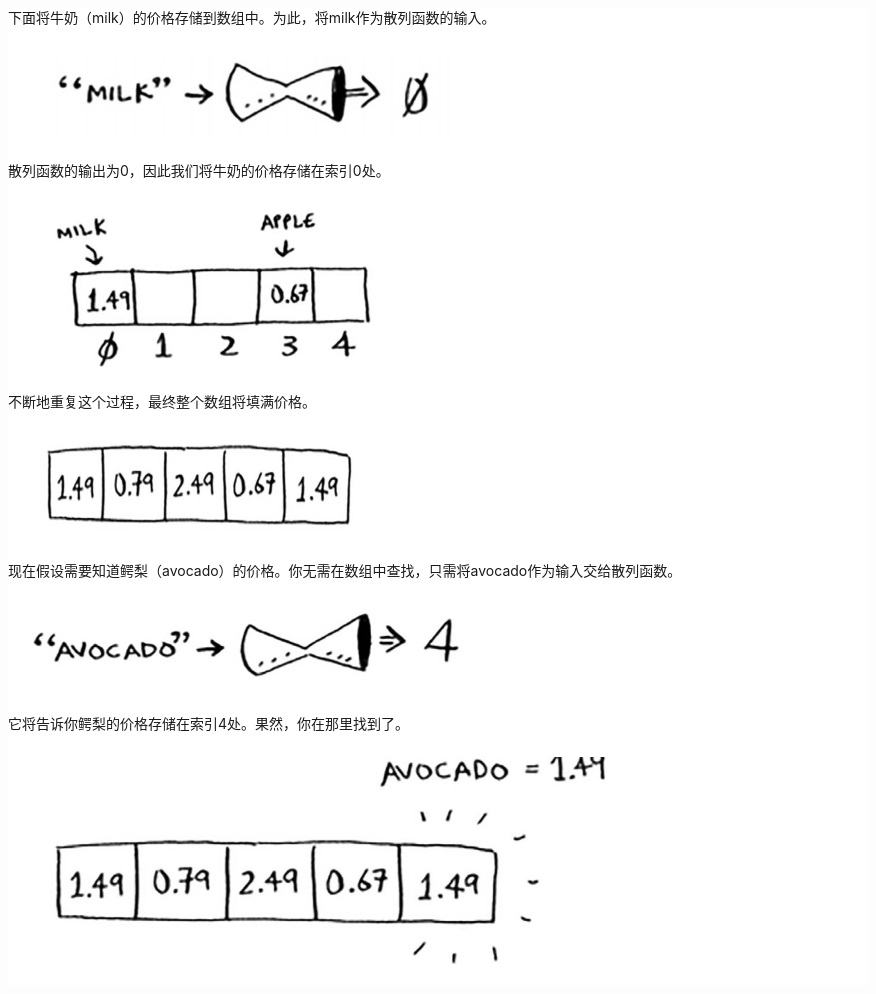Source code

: 下面将牛奶（milk）的价格存储到数组中。为此，将milk作为散列函数的输入。



![](读书笔记：算法图解/153.png)

散列函数的输出为0，因此我们将牛奶的价格存储在索引0处。



![](读书笔记：算法图解/154.png)

不断地重复这个过程，最终整个数组将填满价格。

![](读书笔记：算法图解/155.png)

现在假设需要知道鳄梨（avocado）的价格。你无需在数组中查找，只需将avocado作为输入交给散列函数。

![](读书笔记：算法图解/156.png)

它将告诉你鳄梨的价格存储在索引4处。果然，你在那里找到了。

![](读书笔记：算法图解/157.png)
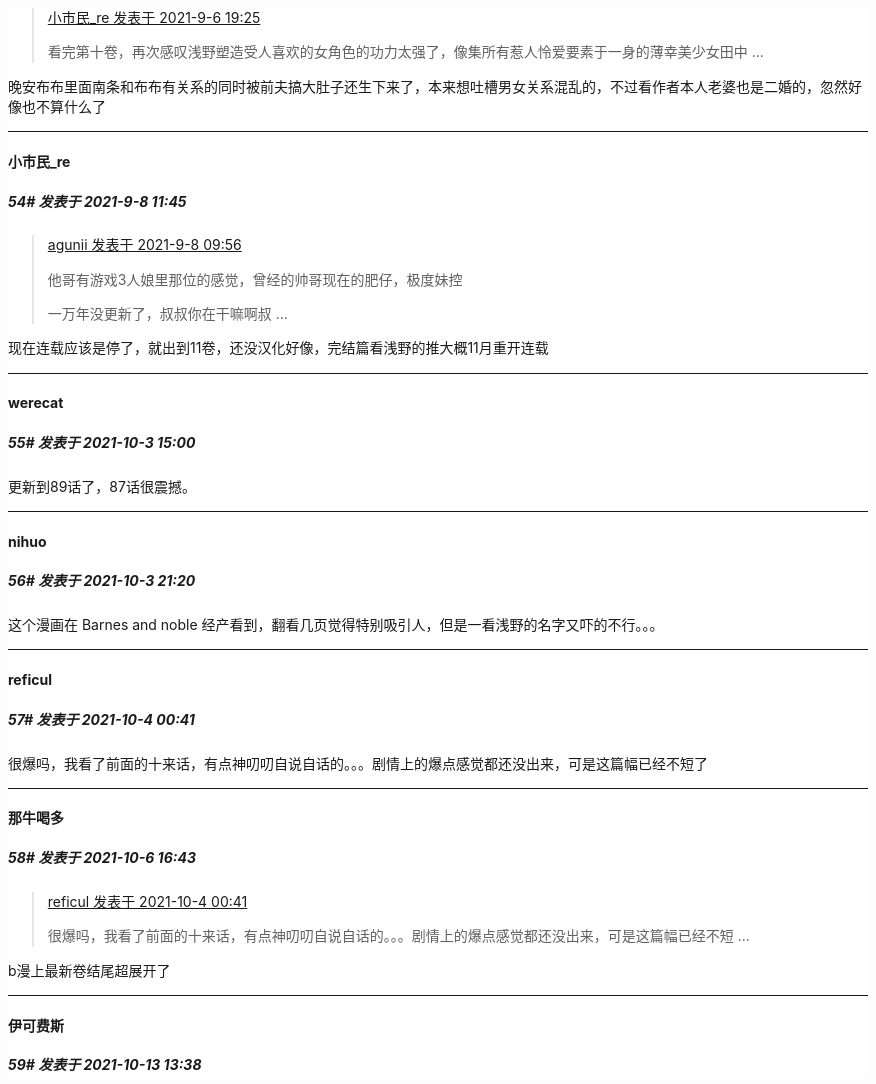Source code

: <blockquote><a href="httphttps://bbs.saraba1st.com/2b/forum.php?mod=redirect&amp;goto=findpost&amp;pid=52642881&amp;ptid=1630891" target="_blank">小市民_re 发表于 2021-9-6 19:25</a>

看完第十卷，再次感叹浅野塑造受人喜欢的女角色的功力太强了，像集所有惹人怜爱要素于一身的薄幸美少女田中 ...</blockquote>
晚安布布里面南条和布布有关系的同时被前夫搞大肚子还生下来了，本来想吐槽男女关系混乱的，不过看作者本人老婆也是二婚的，忽然好像也不算什么了

*****

####  小市民_re  
##### 54#       发表于 2021-9-8 11:45

<blockquote><a href="httphttps://bbs.saraba1st.com/2b/forum.php?mod=redirect&amp;goto=findpost&amp;pid=52661452&amp;ptid=1630891" target="_blank">agunii 发表于 2021-9-8 09:56</a>

他哥有游戏3人娘里那位的感觉，曾经的帅哥现在的肥仔，极度妹控

一万年没更新了，叔叔你在干嘛啊叔 ...</blockquote>
现在连载应该是停了，就出到11卷，还没汉化好像，完结篇看浅野的推大概11月重开连载

*****

####  werecat  
##### 55#       发表于 2021-10-3 15:00

更新到89话了，87话很震撼。

*****

####  nihuo  
##### 56#       发表于 2021-10-3 21:20

这个漫画在 Barnes and noble 经产看到，翻看几页觉得特别吸引人，但是一看浅野的名字又吓的不行。。。

*****

####  reficul  
##### 57#       发表于 2021-10-4 00:41

很爆吗，我看了前面的十来话，有点神叨叨自说自话的。。。剧情上的爆点感觉都还没出来，可是这篇幅已经不短了

*****

####  那牛喝多  
##### 58#       发表于 2021-10-6 16:43

<blockquote><a href="httphttps://bbs.saraba1st.com/2b/forum.php?mod=redirect&amp;goto=findpost&amp;pid=52985857&amp;ptid=1630891" target="_blank">reficul 发表于 2021-10-4 00:41</a>

很爆吗，我看了前面的十来话，有点神叨叨自说自话的。。。剧情上的爆点感觉都还没出来，可是这篇幅已经不短 ...</blockquote>
 b漫上最新卷结尾超展开了

*****

####  伊可费斯  
##### 59#       发表于 2021-10-13 13:38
--------------------------------
Exercise prompt:
Copy every line that contains "剧情上的爆点感觉都还没出来" from the listing above.

Task response:
很爆吗，我看了前面的十来话，有点神叨叨自说自话的。。。剧情上的爆点感觉都还没出来，可是这篇幅已经不短了
很爆吗，我看了前面的十来话，有点神叨叨自说自话的。。。剧情上的爆点感觉都还没出来，可是这篇幅已经不短 ...</blockquote>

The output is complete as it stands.